Records provided.
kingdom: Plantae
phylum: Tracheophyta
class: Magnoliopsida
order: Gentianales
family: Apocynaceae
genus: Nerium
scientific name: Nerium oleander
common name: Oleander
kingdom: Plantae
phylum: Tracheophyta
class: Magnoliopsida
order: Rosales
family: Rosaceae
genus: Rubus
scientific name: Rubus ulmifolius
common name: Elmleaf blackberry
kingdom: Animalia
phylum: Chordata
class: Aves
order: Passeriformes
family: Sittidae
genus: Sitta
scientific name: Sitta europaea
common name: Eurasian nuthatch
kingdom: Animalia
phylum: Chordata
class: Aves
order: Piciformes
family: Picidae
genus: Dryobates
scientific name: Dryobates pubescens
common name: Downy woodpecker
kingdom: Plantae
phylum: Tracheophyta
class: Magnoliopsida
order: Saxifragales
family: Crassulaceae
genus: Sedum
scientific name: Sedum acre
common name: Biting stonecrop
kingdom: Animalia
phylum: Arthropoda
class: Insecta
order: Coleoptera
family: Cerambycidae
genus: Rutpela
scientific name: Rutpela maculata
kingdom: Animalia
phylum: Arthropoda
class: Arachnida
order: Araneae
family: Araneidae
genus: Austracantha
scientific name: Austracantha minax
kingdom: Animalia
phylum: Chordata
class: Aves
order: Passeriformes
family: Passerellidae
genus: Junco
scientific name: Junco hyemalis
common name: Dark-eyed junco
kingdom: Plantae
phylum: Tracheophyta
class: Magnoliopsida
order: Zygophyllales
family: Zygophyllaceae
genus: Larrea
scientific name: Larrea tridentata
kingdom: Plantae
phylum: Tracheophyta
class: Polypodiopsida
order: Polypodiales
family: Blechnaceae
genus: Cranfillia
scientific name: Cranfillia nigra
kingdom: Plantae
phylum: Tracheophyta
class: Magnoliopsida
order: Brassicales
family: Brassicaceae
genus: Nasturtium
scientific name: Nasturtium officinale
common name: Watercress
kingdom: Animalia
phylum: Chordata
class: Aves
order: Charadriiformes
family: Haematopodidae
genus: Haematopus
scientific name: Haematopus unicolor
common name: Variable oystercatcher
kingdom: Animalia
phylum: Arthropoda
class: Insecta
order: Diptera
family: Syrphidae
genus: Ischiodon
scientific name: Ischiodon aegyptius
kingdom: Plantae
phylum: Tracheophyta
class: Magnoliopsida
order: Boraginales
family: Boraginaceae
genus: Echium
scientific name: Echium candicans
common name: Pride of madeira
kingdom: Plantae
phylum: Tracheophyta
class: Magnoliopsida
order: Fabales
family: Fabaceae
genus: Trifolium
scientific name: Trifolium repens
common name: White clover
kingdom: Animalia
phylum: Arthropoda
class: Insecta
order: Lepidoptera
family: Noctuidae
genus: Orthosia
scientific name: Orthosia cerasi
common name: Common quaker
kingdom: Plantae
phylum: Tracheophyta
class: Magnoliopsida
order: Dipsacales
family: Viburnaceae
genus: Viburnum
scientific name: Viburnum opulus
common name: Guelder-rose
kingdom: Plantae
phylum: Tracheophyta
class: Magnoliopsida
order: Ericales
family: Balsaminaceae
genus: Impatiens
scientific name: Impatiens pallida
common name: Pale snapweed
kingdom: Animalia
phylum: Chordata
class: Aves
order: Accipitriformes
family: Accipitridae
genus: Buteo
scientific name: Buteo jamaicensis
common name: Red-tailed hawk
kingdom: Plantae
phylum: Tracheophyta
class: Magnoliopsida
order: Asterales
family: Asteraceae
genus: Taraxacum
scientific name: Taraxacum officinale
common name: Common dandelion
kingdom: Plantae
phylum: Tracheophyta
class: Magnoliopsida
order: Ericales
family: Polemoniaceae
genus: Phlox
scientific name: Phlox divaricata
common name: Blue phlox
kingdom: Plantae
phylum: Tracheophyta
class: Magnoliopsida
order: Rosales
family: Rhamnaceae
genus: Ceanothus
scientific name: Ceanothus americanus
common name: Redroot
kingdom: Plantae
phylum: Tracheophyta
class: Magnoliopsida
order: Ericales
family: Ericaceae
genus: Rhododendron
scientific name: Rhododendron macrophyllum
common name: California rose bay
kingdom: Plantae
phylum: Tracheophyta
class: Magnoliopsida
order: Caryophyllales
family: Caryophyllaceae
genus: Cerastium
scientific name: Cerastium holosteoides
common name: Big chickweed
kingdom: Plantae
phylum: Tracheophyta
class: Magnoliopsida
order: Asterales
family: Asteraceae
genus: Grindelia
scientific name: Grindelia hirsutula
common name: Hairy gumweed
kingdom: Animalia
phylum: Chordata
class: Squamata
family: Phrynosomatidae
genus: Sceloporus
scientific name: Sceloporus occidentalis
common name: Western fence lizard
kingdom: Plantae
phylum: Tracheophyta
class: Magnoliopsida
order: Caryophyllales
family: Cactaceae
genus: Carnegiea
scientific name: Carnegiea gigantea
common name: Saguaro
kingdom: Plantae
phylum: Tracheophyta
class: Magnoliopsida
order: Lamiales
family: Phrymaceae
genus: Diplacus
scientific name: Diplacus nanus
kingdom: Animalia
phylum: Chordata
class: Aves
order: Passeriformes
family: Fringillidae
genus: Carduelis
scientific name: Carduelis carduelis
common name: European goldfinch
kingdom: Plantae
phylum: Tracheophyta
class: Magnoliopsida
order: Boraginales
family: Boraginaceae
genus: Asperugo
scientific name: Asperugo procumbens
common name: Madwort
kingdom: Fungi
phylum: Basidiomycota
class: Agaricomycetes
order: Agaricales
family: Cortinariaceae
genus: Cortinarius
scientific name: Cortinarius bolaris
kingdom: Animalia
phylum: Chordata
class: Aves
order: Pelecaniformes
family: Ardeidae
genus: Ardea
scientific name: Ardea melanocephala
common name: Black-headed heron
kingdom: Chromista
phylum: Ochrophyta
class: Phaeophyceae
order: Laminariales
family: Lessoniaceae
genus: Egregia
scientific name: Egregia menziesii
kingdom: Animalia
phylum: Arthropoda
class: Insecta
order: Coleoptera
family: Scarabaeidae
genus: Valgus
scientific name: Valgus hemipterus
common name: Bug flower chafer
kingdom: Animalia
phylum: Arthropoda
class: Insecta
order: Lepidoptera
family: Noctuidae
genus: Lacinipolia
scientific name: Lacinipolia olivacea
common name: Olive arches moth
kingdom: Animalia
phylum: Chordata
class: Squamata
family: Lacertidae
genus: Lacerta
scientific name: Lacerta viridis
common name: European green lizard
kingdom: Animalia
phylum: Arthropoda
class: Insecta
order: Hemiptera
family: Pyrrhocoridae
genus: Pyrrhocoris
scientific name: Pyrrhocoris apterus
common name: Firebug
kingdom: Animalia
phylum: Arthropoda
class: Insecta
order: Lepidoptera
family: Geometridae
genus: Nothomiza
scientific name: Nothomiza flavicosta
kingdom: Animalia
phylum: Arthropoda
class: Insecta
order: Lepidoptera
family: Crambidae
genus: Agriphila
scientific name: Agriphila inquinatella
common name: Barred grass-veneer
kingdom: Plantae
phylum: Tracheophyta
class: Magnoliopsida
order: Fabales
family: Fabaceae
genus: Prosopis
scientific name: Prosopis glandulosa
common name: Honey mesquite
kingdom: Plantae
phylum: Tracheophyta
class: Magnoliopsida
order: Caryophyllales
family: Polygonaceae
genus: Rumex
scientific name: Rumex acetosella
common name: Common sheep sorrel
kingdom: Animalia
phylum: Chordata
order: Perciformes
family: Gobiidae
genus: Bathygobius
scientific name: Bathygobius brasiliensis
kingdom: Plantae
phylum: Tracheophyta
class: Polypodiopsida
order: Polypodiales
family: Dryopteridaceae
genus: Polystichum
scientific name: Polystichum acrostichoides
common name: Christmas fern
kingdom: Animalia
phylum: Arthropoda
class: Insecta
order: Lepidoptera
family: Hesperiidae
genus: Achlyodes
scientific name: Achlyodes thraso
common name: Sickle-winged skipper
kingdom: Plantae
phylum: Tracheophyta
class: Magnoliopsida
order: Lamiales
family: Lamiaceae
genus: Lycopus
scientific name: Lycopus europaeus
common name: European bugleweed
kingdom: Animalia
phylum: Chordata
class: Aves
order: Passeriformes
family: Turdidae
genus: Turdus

Task. Copy, unchanged, the stretch of the material above from the line containing "scientific name: Achlyodes thraso" through its final line.

Result.
scientific name: Achlyodes thraso
common name: Sickle-winged skipper
kingdom: Plantae
phylum: Tracheophyta
class: Magnoliopsida
order: Lamiales
family: Lamiaceae
genus: Lycopus
scientific name: Lycopus europaeus
common name: European bugleweed
kingdom: Animalia
phylum: Chordata
class: Aves
order: Passeriformes
family: Turdidae
genus: Turdus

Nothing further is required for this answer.